Comme autres acquis ayant contribué au bon déroulement du pèlerinage, le ministre a mentionné le rapprochement du site de Mina du lieu de lapidation des stèles de Satan, le libre choix de transporteur aérien, l’organisation du transport interne en procédant à l’identification de chaque bus par tuteur affecté à chaque pays, ou par agence de voyage en fonction du nombre de pèlerins…« Au regard des acquis ci-dessus évoqués, on peut dire que le Hadj de cette année s’est bien passé.

Malheureusement, on a enregistrés six cas de décès », s’est exprimé le conférencier. A ses dires, 76 agences de voyage, constituées en quatre groupes, se sont chargées de l’organisation pratique et deux ont été suspendues pour cette édition. Et de poursuivre que l’œuvre humaine n’étant pas parfaite, l’organisation a connu des difficultés et des insuffisances. Notamment l’arrêt tardif des inscriptions des pèlerins, le retard des vols au retour, les modifications des programmes de vols entraînant des désagréments aux pèlerins, la non-maîtrise par certaines agences de la nouvelle formule d’inscription des visas saoudiens, etc.

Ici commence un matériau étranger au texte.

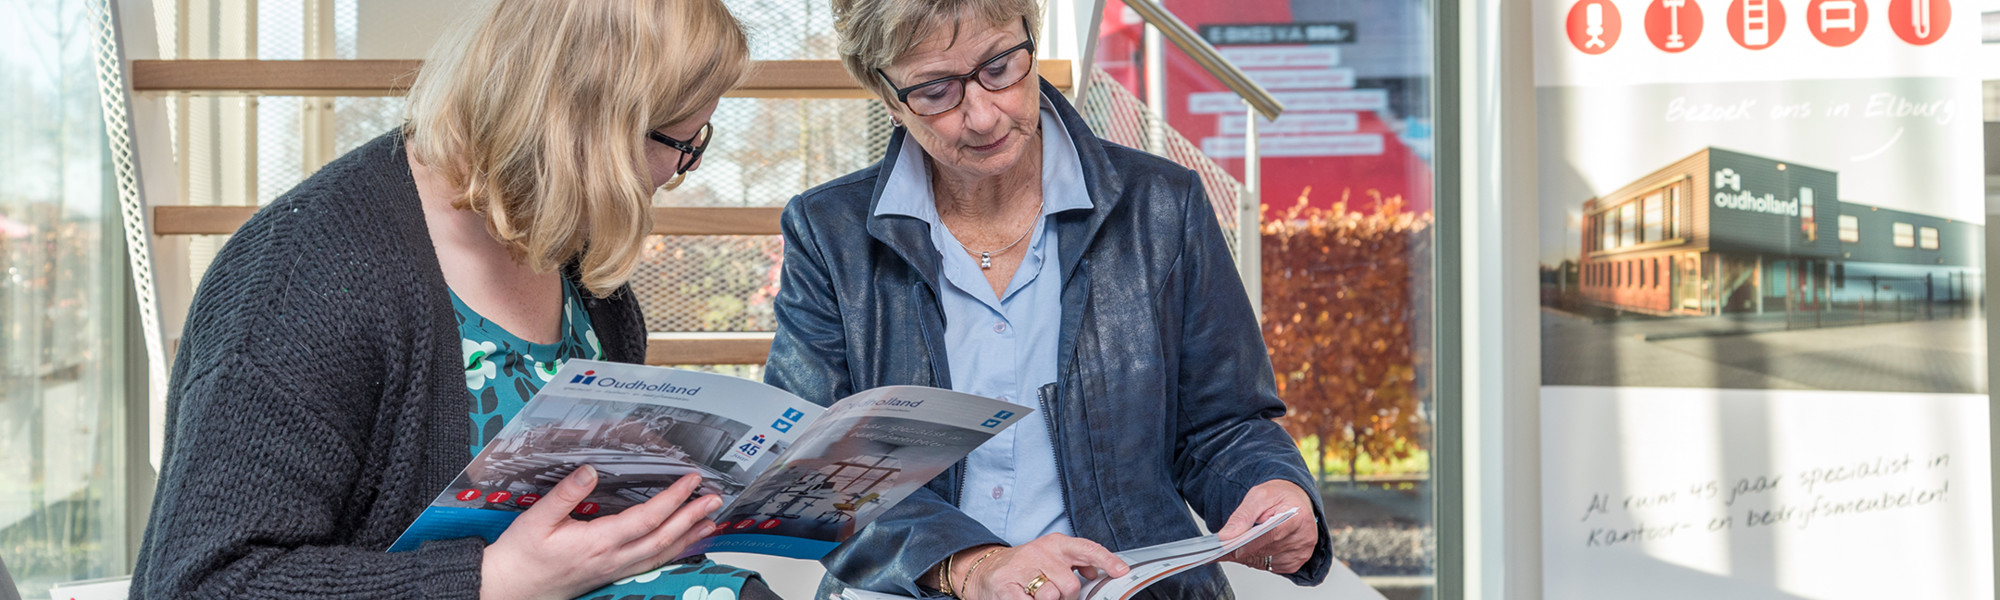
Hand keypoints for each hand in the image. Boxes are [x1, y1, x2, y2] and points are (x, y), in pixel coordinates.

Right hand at [479, 465, 721, 599]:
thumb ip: (565, 494)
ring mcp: (613, 570)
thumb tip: (590, 470)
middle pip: (662, 537)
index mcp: (597, 542)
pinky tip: (682, 544)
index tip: (691, 481)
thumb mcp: (536, 520)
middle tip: (716, 499)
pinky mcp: (610, 574)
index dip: (673, 499)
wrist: (508, 590)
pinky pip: (649, 563)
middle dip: (692, 517)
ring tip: (711, 522)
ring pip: (660, 554)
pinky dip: (672, 552)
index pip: (646, 519)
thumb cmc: (520, 556)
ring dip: (688, 537)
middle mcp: (611, 559)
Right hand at [956, 535, 1128, 599]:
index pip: (1085, 548)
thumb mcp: (1051, 558)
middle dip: (1066, 596)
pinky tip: (1025, 597)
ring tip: (1036, 595)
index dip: (1106, 560)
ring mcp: (1021, 569)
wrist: (984, 569)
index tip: (1121, 571)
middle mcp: (1039, 552)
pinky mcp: (1006, 586)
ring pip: (1052, 595)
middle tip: (1051, 593)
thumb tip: (1095, 570)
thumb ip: (1074, 562)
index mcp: (1054, 544)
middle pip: (1071, 584)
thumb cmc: (1023, 567)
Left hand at [1218, 480, 1316, 574]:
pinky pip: (1271, 567)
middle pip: (1268, 550)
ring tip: (1234, 548)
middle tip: (1221, 550)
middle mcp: (1304, 537)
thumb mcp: (1258, 496)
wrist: (1294, 502)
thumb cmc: (1279, 497)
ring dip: (1249, 557)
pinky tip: (1250, 551)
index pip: (1272, 534)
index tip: (1231, 549)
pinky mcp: (1297, 561)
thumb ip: (1243, 516)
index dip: (1250, 543)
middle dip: (1243, 551)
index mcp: (1298, 516)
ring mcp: (1302, 552)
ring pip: (1267, 562)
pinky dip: (1258, 560)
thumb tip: (1226, 536)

Qu’est-ce qui explique le fait que des bagages de pèlerins sont restés à l’aéroport de Ouagadougou ? Quels sont les griefs retenus contre les agences suspendues ? Comment expliquez-vous le décès des six personnes ? Quelles sont les perspectives pour le Hadj prochain ? Où en êtes-vous avec l’affaire du pèlerin Madi Kanazoé introuvable depuis 2015 ? A ces interrogations, le ministre a répondu que les bagages restés appartiendraient plus à des commerçants qui comportaient des produits interdits sur le sol saoudien (la cola, les produits éclaircissants et certains produits pharmaceutiques).

« Ce qui nous oppose aux deux agences suspendues est une question d’argent. Elles enregistrent des pèlerins et ne versent pas les montants au comité de suivi du pèlerinage », a dit le ministre. Et d’appuyer qu’une des deux agences a pu solder et est en règle à ce jour. Quant aux décès, le président du comité national de suivi du pèlerinage à La Mecque, El hadj Abdoul Moumoun Zoundi, a expliqué qu’il y a eu deux cas de mort subite et certains souffraient de maux telles l’insuffisance rénale, l’hypertension artérielle… « Ils étaient relativement avancés en âge, 75 ans et plus.

Sauf le plus jeune était de la cinquantaine », a-t-il affirmé. Pour ce qui concerne le cas de Madi Kanazoé, les conférenciers ont rassuré que le dossier pour avoir l’autorisation de l’Arabie Saoudite afin de procéder à l’analyse ADN des échantillons prélevés sur les corps, à la suite de la bousculade de 2015 est en cours. Ce, pour confirmer ou infirmer l’hypothèse qu’il serait toujours en vie.